* [ACTIVITY 1] In the interview, repeat the passage starting at "Ralph Nader: David" and ending at "email is greencowboysdf@gmail.com.".
* [ACTIVITY 2]
Answer these questions using the interview:
(a) What age does David Freeman say we are living in?
(b) According to Freeman, what is the road to the bomb?
(c) Where does Freeman say his new book can be obtained?

* [STUDY TEXT]
David Freeman: But the interesting thing is: it takes nearly a police state. Do you know how many security guards that are around a nuclear plant? We don’t even talk about the fact that if you want to put a radioactive Trojan horse into your country, you put a nuclear power plant. I mean, we are living in the Age of Terror, where no one in their right mind would build a radioactive facility in your own midst if you were starting from scratch, which requires hundreds of people to guard in which Lord only knows what’s going to happen. I don’t even like to talk about that. But that’s of course all that needs to happen is for ISIS to find a little bit of plutonium somewhere in the world and God knows what’s going to happen. God bless Obama if he’s going to Hiroshima to try to persuade the world to get rid of nuclear power altogether. But the first thing you got to do is to stop this promotion of civilian nuclear power, because there is no such thing as a peaceful atom. The road to the bomb is the nuclear power plant. And we’ve got to stop it. Otherwise, God knows what’s going to happen in the next ten, twenty, thirty in this country.

Ralph Nader: David Freeman, how do people get in touch with you? And give them the title of your new book.

David Freeman: It’s All Electric America, and you can get it in Amazon or places like that. And my email is greencowboysdf@gmail.com.

Ralph Nader: Is that S as in Sam?

David Freeman: Right. As in “Stupid.”

Ralph Nader: D as in dog and f as is Friend?

David Freeman: Right.

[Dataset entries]
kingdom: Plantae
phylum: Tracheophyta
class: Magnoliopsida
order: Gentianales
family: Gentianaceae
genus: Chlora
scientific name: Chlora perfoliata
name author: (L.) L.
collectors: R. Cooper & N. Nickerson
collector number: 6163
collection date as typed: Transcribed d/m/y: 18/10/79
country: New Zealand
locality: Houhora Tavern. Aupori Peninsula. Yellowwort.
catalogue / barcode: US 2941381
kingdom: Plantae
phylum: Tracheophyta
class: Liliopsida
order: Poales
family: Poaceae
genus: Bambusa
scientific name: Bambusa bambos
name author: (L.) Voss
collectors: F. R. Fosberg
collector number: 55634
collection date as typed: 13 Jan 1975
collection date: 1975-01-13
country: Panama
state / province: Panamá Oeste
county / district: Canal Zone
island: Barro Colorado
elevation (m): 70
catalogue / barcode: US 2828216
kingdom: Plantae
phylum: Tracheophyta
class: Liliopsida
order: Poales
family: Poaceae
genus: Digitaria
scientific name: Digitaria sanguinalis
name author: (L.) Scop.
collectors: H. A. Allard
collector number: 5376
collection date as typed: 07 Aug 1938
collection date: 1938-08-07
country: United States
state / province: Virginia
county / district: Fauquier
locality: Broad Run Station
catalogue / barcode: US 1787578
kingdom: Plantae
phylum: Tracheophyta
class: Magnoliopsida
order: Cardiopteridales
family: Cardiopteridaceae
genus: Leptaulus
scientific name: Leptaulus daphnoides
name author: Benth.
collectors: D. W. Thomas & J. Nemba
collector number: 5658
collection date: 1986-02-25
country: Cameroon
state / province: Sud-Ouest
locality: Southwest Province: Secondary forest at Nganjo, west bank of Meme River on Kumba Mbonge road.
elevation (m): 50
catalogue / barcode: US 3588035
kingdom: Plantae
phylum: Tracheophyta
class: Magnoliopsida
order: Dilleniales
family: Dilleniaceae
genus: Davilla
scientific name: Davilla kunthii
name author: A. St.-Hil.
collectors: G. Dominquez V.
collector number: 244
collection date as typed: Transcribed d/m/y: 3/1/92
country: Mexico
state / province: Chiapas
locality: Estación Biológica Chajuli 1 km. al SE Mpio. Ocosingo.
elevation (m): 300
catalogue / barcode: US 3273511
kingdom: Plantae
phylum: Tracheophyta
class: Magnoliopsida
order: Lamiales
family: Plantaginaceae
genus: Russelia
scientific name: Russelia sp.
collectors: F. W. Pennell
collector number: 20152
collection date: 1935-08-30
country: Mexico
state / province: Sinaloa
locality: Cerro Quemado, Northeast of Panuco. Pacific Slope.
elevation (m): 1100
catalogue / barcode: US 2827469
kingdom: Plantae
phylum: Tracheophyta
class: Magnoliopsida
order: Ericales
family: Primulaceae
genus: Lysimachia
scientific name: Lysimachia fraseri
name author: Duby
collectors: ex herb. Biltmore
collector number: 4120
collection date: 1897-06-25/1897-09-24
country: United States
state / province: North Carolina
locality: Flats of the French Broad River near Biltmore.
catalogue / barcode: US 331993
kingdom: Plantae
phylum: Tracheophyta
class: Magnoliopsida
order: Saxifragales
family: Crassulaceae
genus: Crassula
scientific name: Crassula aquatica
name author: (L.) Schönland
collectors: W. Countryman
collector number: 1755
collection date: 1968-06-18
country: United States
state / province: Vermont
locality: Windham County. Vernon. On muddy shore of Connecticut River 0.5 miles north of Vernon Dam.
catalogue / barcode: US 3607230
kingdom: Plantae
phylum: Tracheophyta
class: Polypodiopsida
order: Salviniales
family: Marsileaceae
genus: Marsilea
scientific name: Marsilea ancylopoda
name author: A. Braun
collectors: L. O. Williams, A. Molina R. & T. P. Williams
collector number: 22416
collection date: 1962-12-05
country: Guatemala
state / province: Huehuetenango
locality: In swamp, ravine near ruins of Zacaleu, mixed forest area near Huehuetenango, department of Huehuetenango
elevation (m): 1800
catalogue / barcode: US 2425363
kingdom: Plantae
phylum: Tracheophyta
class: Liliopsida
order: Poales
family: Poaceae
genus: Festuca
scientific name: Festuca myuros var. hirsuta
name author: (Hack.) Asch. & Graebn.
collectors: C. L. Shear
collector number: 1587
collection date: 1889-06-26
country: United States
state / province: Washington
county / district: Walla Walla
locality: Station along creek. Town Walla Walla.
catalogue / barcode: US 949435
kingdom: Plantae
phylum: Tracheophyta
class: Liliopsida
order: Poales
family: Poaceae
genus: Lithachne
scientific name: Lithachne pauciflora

* [OUTPUT 1]
Ralph Nader: David Freeman, how do people get in touch with you? And give them the title of your new book.

David Freeman: It’s All Electric America, and you can get it in Amazon or places like that. And my email is greencowboysdf@gmail.com.

* [OUTPUT 2]
(a) The Age of Terror.
(b) The nuclear power plant.
(c) On Amazon or places like that.